*Material provided*
_ _ _
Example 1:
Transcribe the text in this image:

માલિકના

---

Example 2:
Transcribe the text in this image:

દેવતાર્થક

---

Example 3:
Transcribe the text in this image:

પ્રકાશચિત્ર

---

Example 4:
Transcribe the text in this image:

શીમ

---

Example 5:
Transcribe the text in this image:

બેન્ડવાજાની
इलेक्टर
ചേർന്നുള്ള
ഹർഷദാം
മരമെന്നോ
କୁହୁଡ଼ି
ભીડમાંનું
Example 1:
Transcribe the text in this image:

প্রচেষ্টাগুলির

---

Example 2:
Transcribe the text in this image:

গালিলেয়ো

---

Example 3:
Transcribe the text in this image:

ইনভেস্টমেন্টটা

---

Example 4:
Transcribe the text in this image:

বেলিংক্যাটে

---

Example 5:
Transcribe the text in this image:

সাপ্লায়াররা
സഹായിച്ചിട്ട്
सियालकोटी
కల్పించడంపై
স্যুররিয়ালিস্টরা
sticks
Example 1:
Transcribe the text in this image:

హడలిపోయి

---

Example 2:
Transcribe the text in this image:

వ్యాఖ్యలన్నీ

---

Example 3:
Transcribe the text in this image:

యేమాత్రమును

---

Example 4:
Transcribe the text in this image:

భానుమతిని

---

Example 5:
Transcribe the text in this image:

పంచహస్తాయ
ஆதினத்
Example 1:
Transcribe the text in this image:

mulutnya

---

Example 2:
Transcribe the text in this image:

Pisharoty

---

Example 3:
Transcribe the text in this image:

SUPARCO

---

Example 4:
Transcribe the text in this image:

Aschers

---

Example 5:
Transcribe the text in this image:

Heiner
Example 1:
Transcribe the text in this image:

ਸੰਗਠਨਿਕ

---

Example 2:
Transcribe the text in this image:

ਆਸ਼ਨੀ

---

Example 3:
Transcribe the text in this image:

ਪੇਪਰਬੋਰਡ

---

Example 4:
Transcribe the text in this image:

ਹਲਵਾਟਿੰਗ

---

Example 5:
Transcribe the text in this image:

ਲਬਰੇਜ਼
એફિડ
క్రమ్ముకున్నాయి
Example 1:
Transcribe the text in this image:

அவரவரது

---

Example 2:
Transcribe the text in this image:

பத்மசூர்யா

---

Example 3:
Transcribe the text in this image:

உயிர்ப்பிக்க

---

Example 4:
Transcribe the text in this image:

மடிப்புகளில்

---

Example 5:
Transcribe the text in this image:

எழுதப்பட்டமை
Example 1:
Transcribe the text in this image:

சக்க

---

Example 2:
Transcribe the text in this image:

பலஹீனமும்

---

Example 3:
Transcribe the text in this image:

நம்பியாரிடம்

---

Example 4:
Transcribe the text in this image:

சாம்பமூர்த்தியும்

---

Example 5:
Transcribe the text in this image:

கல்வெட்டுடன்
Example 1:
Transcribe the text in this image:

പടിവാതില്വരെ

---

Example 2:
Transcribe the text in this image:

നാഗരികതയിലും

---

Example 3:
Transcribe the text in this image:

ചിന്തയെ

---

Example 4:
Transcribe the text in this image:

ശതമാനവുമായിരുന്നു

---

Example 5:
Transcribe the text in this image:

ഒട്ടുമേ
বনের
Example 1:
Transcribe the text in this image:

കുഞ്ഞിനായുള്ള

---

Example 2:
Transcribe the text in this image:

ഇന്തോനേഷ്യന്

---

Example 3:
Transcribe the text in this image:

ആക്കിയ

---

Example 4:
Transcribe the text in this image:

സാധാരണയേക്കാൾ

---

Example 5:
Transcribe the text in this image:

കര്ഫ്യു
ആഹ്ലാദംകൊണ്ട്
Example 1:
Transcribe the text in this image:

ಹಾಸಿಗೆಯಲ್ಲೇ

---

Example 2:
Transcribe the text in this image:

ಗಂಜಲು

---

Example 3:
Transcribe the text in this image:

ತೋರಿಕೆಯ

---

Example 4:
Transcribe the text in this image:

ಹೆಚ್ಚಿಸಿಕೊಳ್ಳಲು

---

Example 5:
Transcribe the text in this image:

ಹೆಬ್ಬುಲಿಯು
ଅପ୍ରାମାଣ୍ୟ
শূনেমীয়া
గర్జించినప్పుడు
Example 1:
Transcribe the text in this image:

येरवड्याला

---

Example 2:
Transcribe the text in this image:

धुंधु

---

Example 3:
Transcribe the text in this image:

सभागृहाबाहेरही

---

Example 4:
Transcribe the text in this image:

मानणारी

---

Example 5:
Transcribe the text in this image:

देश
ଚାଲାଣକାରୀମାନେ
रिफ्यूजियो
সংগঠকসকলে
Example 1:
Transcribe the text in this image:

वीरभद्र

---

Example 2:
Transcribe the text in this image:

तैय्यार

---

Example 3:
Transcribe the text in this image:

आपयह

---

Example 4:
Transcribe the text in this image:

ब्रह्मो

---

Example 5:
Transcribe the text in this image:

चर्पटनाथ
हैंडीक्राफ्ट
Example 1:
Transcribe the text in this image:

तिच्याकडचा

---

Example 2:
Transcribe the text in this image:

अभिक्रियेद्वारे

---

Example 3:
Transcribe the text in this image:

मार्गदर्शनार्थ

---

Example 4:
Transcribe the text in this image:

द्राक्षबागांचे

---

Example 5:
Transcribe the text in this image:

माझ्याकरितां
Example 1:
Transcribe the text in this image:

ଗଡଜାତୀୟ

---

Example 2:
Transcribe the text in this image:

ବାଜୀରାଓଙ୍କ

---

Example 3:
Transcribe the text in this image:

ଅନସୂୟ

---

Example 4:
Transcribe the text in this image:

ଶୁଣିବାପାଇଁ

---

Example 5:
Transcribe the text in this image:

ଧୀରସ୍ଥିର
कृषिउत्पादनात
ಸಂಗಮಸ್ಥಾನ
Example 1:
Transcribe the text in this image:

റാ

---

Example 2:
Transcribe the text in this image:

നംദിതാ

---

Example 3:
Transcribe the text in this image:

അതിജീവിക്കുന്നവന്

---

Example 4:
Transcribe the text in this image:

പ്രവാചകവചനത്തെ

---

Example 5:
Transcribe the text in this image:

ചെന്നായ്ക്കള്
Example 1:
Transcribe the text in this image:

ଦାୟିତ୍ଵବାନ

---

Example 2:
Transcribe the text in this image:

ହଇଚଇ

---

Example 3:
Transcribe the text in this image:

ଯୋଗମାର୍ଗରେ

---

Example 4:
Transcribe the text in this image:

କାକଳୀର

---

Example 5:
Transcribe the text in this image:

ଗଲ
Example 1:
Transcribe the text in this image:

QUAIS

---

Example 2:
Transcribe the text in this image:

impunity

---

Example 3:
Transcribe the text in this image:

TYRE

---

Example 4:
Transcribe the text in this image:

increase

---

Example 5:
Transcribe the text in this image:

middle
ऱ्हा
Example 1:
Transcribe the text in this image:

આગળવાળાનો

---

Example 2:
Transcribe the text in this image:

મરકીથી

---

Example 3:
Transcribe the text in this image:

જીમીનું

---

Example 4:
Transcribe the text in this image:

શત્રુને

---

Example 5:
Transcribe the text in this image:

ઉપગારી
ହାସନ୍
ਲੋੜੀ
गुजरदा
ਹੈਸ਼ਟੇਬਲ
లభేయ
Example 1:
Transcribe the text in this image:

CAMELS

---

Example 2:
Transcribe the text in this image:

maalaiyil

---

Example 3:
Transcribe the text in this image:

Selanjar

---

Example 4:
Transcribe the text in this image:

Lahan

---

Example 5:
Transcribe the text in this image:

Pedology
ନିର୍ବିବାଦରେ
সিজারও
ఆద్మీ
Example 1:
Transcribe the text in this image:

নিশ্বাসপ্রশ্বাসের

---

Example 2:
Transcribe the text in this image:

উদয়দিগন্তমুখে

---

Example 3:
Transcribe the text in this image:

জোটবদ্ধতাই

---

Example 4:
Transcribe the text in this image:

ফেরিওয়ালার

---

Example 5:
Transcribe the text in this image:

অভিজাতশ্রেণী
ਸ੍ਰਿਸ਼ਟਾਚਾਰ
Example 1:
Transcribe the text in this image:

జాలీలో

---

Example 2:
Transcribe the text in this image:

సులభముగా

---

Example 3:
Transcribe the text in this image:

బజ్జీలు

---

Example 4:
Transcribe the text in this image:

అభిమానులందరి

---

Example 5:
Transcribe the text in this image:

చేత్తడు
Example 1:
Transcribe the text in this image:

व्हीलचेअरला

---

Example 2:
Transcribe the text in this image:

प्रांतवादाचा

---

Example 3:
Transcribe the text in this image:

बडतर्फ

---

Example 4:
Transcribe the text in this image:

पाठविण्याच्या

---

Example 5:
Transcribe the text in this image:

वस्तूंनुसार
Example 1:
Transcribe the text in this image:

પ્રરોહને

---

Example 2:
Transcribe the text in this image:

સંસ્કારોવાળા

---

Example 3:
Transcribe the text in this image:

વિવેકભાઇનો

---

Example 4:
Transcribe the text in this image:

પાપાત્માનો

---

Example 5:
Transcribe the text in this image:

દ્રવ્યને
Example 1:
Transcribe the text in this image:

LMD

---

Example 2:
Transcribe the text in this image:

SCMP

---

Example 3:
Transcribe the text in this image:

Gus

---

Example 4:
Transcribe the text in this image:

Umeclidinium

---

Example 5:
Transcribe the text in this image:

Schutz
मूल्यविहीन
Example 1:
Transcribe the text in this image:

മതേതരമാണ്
_ _ _
*Task*
Edit the items starting at the first one and ending at the line that contains "எழுதப்பட்டமை" by replacing "Transcribe" with "Write out" wherever it occurs, leaving everything else unchanged.

*Task result*
Example 1:
Write out the text in this image:

માલિકના

---

Example 2:
Write out the text in this image:

દેવતાર્થક

---

Example 3:
Write out the text in this image:

પ્રકાશચિત્ર

---

Example 4:
Write out the text in this image:

શીમ

---

Example 5:
Write out the text in this image:

બેન્ડવાજાની
इलेक्टर
ചേർന്നുള്ള
ഹർഷദാം
മരമെന്നോ
କୁହୁଡ଼ି
ભીડમાંનું
Example 1:
Write out the text in this image:

প্রচেষ্টাগুলির

---

Example 2:
Write out the text in this image:

গালিলেয়ো

---

Example 3:
Write out the text in this image:

ইনভেস্টমেন্টটা

---

Example 4:
Write out the text in this image:

বেলিংক্যাটে

---

Example 5:
Write out the text in this image:

সাপ্লায়াররা
സഹായിച്ചിട്ട്
सियालकोटी
కల్పించడంపై
স্যুররিয়ালিস্টরা
sticks
Example 1:
Write out the text in this image:

హడలిపోయి

---

Example 2:
Write out the text in this image:

వ్యాఖ్యలన్నీ

---

Example 3:
Write out the text in this image:

యేమాత్రమును

---

Example 4:
Write out the text in this image:

భానుమతిని

---

Example 5:
Write out the text in this image:

పంచహస్తాయ
ஆதினத்
Example 1:
Write out the text in this image:

mulutnya

---

Example 2:
Write out the text in this image:

Pisharoty

---

Example 3:
Write out the text in this image:

SUPARCO

---

Example 4:
Write out the text in this image:

Aschers

---

Example 5:
Write out the text in this image:

Heiner
Example 1:
Write out the text in this image:

ਸੰਗਠਨਿਕ

---

Example 2:
Write out the text in this image:

ਆਸ਼ਨੀ

---

Example 3:
Write out the text in this image:

ਪੇਪਰਬੋਰਡ

---

Example 4:
Write out the text in this image:

ਹਲਵਾਟਿੰਗ

---

Example 5:
Write out the text in this image:

ਲਬਰੇਜ਼
એફિડ
క్రమ్ముకున్నాయి
Example 1:
Write out the text in this image:

அவரவரது

---

Example 2:
Write out the text in this image:

பத்மசூர்யா

---

Example 3:
Write out the text in this image:

உயிர்ப்பிக்க

---

Example 4:
Write out the text in this image:

மடிப்புகளில்

---

Example 5:
Write out the text in this image:

எழுதப்பட்டமை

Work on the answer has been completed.